#### PROBLEM REQUIREMENTS:
The entries below contain a line with "right eye: (133, 81)" and a line with "right shoulder: (240, 200)". Quote exactly those two lines and all lines between them.

#### PROVIDED DATA:

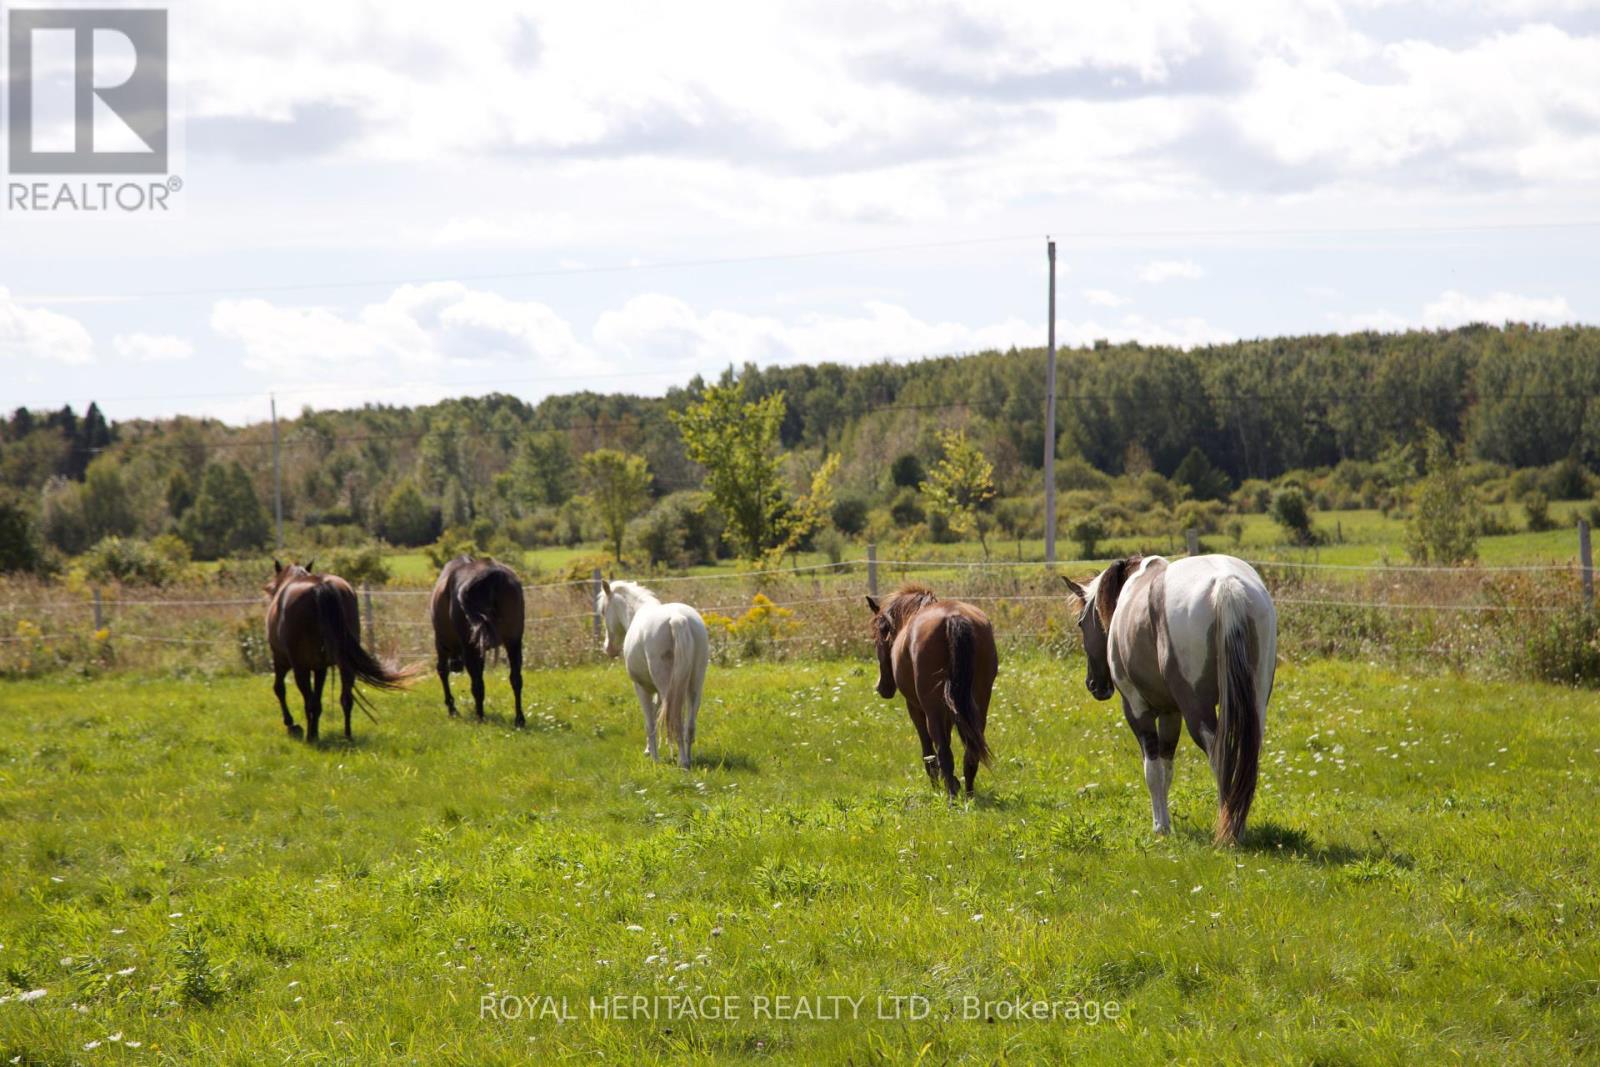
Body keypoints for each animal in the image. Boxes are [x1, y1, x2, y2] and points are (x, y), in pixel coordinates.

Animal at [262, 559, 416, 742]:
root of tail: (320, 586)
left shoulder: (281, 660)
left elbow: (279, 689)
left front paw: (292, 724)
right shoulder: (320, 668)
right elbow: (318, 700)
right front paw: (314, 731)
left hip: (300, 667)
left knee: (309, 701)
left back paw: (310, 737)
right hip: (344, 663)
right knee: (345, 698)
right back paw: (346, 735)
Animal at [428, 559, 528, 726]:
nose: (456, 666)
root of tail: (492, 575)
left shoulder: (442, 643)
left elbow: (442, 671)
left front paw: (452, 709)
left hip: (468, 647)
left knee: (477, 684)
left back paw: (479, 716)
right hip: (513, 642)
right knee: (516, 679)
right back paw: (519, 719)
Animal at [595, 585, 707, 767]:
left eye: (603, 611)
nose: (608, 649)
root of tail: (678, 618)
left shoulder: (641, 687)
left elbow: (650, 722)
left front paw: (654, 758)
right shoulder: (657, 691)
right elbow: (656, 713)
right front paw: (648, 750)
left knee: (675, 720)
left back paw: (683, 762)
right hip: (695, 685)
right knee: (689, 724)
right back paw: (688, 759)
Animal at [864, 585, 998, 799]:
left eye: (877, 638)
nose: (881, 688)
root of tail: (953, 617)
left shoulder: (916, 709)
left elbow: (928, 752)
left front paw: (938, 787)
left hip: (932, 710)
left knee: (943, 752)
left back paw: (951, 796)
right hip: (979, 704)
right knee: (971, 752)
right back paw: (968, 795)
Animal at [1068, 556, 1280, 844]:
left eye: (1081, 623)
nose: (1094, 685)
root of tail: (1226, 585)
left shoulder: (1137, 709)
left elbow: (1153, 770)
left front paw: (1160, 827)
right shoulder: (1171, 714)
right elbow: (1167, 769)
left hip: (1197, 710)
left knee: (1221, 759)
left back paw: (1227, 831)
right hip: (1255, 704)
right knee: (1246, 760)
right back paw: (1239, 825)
---
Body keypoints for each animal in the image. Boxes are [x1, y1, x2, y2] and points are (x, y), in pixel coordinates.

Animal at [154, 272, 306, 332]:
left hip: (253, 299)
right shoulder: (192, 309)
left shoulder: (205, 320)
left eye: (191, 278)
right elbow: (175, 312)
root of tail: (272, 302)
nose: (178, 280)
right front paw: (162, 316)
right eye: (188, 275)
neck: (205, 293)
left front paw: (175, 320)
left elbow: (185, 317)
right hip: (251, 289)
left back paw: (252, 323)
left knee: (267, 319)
---
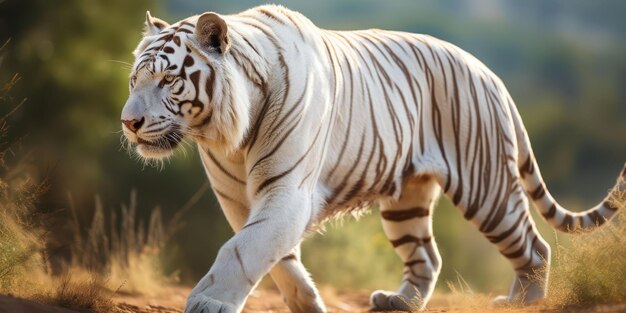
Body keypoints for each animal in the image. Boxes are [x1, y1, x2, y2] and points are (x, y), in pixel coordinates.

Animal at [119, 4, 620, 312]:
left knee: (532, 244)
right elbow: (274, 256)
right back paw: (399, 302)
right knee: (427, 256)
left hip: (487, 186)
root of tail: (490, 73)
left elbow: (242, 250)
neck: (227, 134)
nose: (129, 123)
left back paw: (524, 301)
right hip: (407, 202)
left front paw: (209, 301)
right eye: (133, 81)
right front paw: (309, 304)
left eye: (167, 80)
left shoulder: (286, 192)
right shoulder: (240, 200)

#### EXPECTED ANSWER:
right eye: (133, 81)
right front paw: (309, 304)
left eye: (167, 80)
left shoulder: (286, 192)
right shoulder: (240, 200)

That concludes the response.